The Speaker smiled. “All in proper sequence,” he said softly.
The car slid to a stop. It was night; there was no light anywhere along the street. Conger looked out. “Where are we? What is this place?”
The hand of the guard pressed into his arm. “Come. Through that door.”
Conger stepped down, onto the damp sidewalk. The guard came swiftly after him, and then the Speaker. Conger took a deep breath of the cold air. He studied the dim outline of the building rising up before them.
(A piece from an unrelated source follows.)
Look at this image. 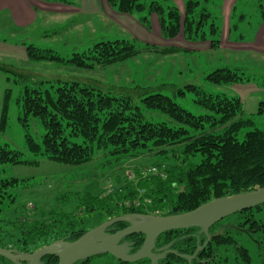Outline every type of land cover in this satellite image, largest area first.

“I know this place. I’ve seen it before.” He squinted, his eyes growing accustomed to the dark. Suddenly he became alert. “This is—”
“Yes. The First Church.” The Speaker walked toward the steps. “We’re expected.”
“Yes.” The Speaker mounted the stairs. “You know we’re not allowed in their Churches, especially with guns!” He stopped. Two armed soldiers loomed up ahead, one on each side.
“All right?” The Speaker looked up at them. They nodded. The door of the Church was open. Conger could see other soldiers inside, standing about, young soldiers with large eyes, gazing at the ikons and holy images.
“I see,” he said.
“It was necessary,” the Speaker said. “As you know, we have been singularly unfortunate in the past in our relations with the First Church.”
“This won’t help.”
“But it’s worth it. You will see.”
They passed through the hall and into the main chamber where the altar piece was, and the kneeling places. The Speaker scarcely glanced at the altar as they passed by. He pushed open a small side door and beckoned Conger through.
“In here. We have to hurry. The faithful will be flocking in soon.”
Conger entered, blinking. They were in a small chamber, low–ceilinged, with dark panels of old wood. There was a smell of ashes and smoldering spices in the room. He sniffed. “What’s that? The smell.”
“Cups on the wall. I don’t know.” The Speaker crossed impatiently to the far side. “According to our information, it is hidden here by this—”
Conger looked around the room. He saw books and papers, holy signs and images. A strange low shiver went through him.
“Does my job involve anyone of the Church? If it does—”
The Speaker turned, astonished. “Can it be that you believe in the Founder? Is it possible, a hunter, a killer—”
“No. Of course not. All their business about resignation to death, non–violence—”
“What is it, then?”
Conger shrugged. “I’ve been taught not to mix with such as these. They have strange abilities. And you can’t reason with them.”
The Speaker studied Conger thoughtfully. “You have the wrong idea. It is no one here that we have in mind. We’ve found that killing them only tends to increase their numbers.”
“Then why come here? Let’s leave.”
“No. We came for something important. Something you will need to identify your man. Without it you won’t be able to find him.” A trace of a smile crossed the Speaker’s face. “We don’t want you to kill the wrong person. It’s too important.”
“I don’t make mistakes.” Conger’s chest rose. “Listen, Speaker—”
“This is an unusual situation,” the Speaker said. “You see, the person you are after—the person that we are sending you to find—is known only by certain objects here. They are the only traces, the only means of identification. Without them—”
“What are they?”
He came toward the Speaker. The Speaker moved to one side. “Look,” he said. He drew a sliding wall away, showing a dark square hole. “In there.”
Conger squatted down, staring in. He frowned. “A skull! A skeleton!”
“The man you are after has been dead for two centuries,” the Speaker said. “This is all that remains of him. And this is all you have with which to find him.”
For a long time Conger said nothing. He stared down at the bones, dimly visible in the recess of the wall. How could a man dead centuries be killed? How could he be stalked, brought down?
Conger was a hunter, a man who had lived as he pleased, where he pleased.